# Place Stock Trades into Senator Dataframe

## 1. Understanding the Senator Trading Report (STR) Dataframe

In [1]:
import pandas as pd
#https://docs.google.com/spreadsheets/d/1lH_LpTgRlfzKvpRnWYgoxlkWvJj0v1r3zN3CeWMAgqI/edit?usp=sharing
try:
    sen_df = pd.read_csv("Senator Stock Trades/Senate Stock Watcher 04_16_2020 All Transactions.csv")
except:
    sen_df = pd.read_csv("https://github.com/pkm29/big_data_final_project3/raw/master/Senate%20Stock%20Trades/Senate%20Stock%20Watcher%2004_16_2020%20All%20Transactions.csv")

#add an id column, some trades may be identical to others.
sen_df["id"] = sen_df.index + 1
sen_df.head()

Unnamed: 0,transaction_date,owner,ticker,asset_description,asset_type,type,amount,comment,senator,ptr_link,id
0,03/04/2020,Joint,--,INGERSOLL RAND PLC SHARES (Exchanged) <br> TRA...,Stock,Exchange,"$1,001 - $15,000",--,Sheldon Whitehouse,https://efdsearch.senate.gov/search/view/ptr/4...,1
1,03/04/2020,Self,--,INGERSOLL RAND PLC SHS (Exchanged) <br> TRANE ...,Stock,Exchange,"$1,001 - $15,000",--,Sheldon Whitehouse,https://efdsearch.senate.gov/search/view/ptr/4...,2
2,03/11/2020,Self,ILMN,"Illumina, Inc.",Stock,Sale (Full),"$1,001 - $15,000",--,Sheldon Whitehouse,https://efdsearch.senate.gov/search/view/ptr/4...,3
3,03/11/2020,Self,CGNX,Cognex Corporation,Stock,Sale (Full),"$15,001 - $50,000",--,Sheldon Whitehouse,https://efdsearch.senate.gov/search/view/ptr/4...,4
4,03/11/2020,Self,SIEGY,Siemens Aktiengesellschaft,Stock,Sale (Full),"$15,001 - $50,000",--,Sheldon Whitehouse,https://efdsearch.senate.gov/search/view/ptr/4...,5


Amount is a range of dollar amounts.
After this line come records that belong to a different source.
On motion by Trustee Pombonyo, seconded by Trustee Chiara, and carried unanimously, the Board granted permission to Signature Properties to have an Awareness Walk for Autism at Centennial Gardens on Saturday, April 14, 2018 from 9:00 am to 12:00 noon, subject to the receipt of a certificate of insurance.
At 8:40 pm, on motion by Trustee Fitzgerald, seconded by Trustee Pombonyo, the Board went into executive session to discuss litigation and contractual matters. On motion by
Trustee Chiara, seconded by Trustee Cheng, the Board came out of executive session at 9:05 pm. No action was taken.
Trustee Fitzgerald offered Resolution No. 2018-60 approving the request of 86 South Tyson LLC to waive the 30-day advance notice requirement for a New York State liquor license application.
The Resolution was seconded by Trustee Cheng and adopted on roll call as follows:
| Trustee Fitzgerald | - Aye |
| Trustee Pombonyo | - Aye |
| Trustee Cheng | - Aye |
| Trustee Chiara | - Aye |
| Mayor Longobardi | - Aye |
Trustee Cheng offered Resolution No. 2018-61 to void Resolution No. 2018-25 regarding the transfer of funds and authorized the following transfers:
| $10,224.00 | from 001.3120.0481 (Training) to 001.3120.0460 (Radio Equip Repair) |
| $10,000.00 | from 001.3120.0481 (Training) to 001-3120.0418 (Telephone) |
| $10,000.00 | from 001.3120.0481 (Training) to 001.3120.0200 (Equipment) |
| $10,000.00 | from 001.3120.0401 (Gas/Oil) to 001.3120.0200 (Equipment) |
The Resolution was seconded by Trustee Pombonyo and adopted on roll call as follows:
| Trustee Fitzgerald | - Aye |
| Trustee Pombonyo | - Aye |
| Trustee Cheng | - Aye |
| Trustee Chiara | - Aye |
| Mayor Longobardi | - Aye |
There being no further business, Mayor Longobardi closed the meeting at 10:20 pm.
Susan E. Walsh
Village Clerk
For future analysis we can turn this into two columns of min and max amount.

In [2]:
#strip characters that are not numeric
string_list = sen_df['amount']
string_list2 = list(map(lambda each:each.replace('$', ""), string_list))
string_list3 = list(map(lambda each:each.replace(',', ""), string_list2))
string_list4 = list(map(lambda each:each.replace('Over ', ""), string_list3))
#split up strings into min and max amounts
string_sep = list(map(lambda each:each.partition(' - '), string_list4))
string_sep_df = pd.DataFrame(string_sep)
string_sep_df.columns = ['min_amount', 'sep', 'max_amount']
#add min and max amounts to sen_df as numerics
sen_df['min_amount'] = pd.to_numeric(string_sep_df['min_amount'])
sen_df['max_amount'] = pd.to_numeric(string_sep_df['max_amount'])
sen_df.head()

Unnamed: 0,transaction_date,owner,ticker,asset_description,asset_type,type,amount,comment,senator,ptr_link,id,min_amount,max_amount
0,03/04/2020,Joint,--,INGERSOLL RAND PLC SHARES (Exchanged) <br> TRA...,Stock,Exchange,"$1,001 - $15,000",--,Sheldon Whitehouse,https://efdsearch.senate.gov/search/view/ptr/4...,1,1001,15000.0
1,03/04/2020,Self,--,INGERSOLL RAND PLC SHS (Exchanged) <br> TRANE ...,Stock,Exchange,"$1,001 - $15,000",--,Sheldon Whitehouse,https://efdsearch.senate.gov/search/view/ptr/4...,2,1001,15000.0
2,03/11/2020,Self,ILMN,"Illumina, Inc.",Stock,Sale (Full),"$1,001 - $15,000",--,Sheldon Whitehouse,https://efdsearch.senate.gov/search/view/ptr/4...,3,1001,15000.0
3,03/11/2020,Self,CGNX,Cognex Corporation,Stock,Sale (Full),"$15,001 - $50,000",--,Sheldon Whitehouse,https://efdsearch.senate.gov/search/view/ptr/4...,4,15001,50000.0
4,03/11/2020,Self,SIEGY,Siemens Aktiengesellschaft,Stock,Sale (Full),"$15,001 - $50,000",--,Sheldon Whitehouse,https://efdsearch.senate.gov/search/view/ptr/4...,5,15001,50000.0


In [3]:
sen_df.type.unique()

array(['Exchange', 'Sale (Full)', 'Purchase', 'Sale (Partial)'],
      dtype=object)

There are 4 types of trades.
Exchanges: Exchange 1 stock for another
Sale (Full): Selling all of their stock
Purchase: Buying a stock
Sale (Partial): Selling some of that particular stock

In [4]:
n_exchanges = len(sen_df.loc[sen_df['type'] == "Exchange"])
n_trades = len(sen_df)
print("There are " +str(n_exchanges) +" exchange trades out of a total of " +str(n_trades)+ " trades")
sen_df = sen_df.loc[sen_df['type'] != "Exchange"]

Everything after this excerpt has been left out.